As plataformas digitais passaram a exigir autorização judicial para a remuneração de conteúdos produzidos por crianças e adolescentes com finalidade comercial. A medida entrou em vigor nesta semana e integra as regras previstas pelo Estatuto Digital da Criança e do Adolescente (ECA Digital).
Com a nova regulamentação, menores de idade que atuam como influenciadores digitais precisam obter alvará judicial para participar de atividades remuneradas nas redes sociais, seja em perfis próprios ou em canais administrados por adultos. Caso a autorização não seja apresentada, os conteúdos devem ser suspensos pelas plataformas até que a situação seja regularizada.
A norma também proíbe que plataformas como YouTube, Instagram, Facebook, TikTok, Twitch e Kwai monetizem ou impulsionem conteúdos que explorem de forma habitual a imagem ou a rotina de crianças e adolescentes sem autorização judicial.
Embora o ECA Digital esteja em vigor desde março deste ano, a legislação estabeleceu um prazo de três meses para que as empresas de tecnologia se adequassem às exigências relacionadas à monetização e à exposição comercial de menores na internet.

##############################

**SUA TAREFA**.
Reescreva o trecho do texto sobre o ECA Digital que vai de "Com a nova regulamentação, menores" até "situação seja regularizada.", renomeando "influenciadores digitais" para "criadores de conteúdo".

Dados registrados:
##############################

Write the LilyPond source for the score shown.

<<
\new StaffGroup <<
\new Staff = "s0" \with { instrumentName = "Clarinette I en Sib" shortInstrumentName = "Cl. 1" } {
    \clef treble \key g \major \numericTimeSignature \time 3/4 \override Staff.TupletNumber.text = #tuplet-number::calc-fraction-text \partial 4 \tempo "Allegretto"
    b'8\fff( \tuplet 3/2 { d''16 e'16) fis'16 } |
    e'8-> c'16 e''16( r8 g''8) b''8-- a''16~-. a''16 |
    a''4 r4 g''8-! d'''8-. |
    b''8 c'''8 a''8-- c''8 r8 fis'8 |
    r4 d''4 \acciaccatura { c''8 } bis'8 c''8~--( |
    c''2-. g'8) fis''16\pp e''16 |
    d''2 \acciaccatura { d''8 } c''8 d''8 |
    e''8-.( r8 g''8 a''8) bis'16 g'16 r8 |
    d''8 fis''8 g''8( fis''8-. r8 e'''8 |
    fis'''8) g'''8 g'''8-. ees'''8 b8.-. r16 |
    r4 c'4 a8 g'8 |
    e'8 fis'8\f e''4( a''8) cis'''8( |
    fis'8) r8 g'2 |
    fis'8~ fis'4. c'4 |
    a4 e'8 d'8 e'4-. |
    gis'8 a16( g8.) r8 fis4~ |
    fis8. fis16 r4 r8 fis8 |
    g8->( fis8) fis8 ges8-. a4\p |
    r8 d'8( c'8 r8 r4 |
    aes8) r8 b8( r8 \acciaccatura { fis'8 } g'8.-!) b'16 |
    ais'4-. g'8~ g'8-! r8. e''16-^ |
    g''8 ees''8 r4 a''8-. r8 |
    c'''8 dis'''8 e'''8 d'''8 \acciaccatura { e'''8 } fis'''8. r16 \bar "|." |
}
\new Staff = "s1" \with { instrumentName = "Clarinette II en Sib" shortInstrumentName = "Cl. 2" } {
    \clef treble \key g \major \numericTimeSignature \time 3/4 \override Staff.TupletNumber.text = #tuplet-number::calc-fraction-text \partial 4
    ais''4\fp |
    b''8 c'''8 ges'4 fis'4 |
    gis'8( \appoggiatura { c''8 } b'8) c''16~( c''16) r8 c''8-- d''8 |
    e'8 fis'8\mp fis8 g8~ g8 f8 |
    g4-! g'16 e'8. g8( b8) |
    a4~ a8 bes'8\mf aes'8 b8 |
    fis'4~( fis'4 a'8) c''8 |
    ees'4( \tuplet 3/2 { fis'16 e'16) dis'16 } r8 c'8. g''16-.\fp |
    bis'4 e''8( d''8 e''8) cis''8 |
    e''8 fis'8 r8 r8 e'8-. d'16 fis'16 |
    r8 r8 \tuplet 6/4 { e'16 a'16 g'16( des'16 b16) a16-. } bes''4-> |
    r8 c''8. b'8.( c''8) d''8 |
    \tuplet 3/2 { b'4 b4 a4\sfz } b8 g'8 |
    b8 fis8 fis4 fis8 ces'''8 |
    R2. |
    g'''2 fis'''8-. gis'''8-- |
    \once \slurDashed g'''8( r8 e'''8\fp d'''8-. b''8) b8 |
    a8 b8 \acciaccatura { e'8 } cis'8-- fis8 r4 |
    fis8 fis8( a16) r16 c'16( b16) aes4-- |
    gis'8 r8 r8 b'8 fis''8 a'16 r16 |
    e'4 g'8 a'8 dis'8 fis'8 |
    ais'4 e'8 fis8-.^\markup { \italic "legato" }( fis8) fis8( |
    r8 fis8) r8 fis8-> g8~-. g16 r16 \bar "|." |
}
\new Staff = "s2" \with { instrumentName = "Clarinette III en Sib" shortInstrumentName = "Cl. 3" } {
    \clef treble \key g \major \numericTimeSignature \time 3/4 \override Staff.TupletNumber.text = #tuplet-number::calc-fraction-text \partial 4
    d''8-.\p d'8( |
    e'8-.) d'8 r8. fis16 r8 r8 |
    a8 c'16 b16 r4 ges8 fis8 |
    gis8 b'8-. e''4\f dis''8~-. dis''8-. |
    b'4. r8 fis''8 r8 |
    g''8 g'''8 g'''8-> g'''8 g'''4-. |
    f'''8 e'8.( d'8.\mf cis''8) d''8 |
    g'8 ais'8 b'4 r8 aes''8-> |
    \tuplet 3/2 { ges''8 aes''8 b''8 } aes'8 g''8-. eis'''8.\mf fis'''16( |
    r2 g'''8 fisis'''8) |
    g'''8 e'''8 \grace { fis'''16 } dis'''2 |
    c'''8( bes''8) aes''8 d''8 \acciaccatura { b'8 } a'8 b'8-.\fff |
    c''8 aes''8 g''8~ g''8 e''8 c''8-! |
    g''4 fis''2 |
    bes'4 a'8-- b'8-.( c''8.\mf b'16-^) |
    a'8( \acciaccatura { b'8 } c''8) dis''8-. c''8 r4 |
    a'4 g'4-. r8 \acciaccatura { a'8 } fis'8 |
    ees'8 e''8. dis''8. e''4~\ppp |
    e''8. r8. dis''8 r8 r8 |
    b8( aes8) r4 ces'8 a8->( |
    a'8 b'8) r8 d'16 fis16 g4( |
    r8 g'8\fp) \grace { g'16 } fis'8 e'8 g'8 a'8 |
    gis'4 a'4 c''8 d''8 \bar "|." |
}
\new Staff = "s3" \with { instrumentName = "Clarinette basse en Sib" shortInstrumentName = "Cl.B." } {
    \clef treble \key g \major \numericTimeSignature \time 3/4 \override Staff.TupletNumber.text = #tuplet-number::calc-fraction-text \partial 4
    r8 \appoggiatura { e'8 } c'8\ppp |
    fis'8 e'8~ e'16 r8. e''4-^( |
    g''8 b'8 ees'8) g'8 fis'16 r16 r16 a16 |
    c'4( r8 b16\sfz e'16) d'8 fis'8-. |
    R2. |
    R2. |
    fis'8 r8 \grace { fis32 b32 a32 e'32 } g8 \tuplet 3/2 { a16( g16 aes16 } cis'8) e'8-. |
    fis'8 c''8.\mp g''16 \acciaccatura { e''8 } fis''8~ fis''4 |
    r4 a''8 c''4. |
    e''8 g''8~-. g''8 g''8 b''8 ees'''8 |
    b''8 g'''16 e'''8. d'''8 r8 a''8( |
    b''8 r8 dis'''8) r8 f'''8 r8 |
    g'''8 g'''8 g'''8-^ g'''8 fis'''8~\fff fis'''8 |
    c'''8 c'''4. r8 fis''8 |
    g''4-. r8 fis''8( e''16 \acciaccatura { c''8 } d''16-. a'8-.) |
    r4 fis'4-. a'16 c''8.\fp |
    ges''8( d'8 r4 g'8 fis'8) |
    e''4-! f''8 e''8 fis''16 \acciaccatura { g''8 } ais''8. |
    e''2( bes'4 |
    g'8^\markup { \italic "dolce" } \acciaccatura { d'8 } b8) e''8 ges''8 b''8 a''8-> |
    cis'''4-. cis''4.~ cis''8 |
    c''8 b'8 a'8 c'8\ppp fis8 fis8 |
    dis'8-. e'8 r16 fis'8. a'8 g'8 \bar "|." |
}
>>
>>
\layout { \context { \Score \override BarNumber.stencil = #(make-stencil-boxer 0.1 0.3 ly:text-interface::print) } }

##############################

**RESULTADO DO EXERCÍCIO**.
Com a nova regulamentação, menores de idade que atuam como criadores de conteúdo precisam obter alvará judicial para participar de atividades remuneradas nas redes sociais, seja em perfis próprios ou em canais administrados por adultos. Caso a autorização não seja apresentada, os conteúdos devem ser suspensos pelas plataformas até que a situação seja regularizada.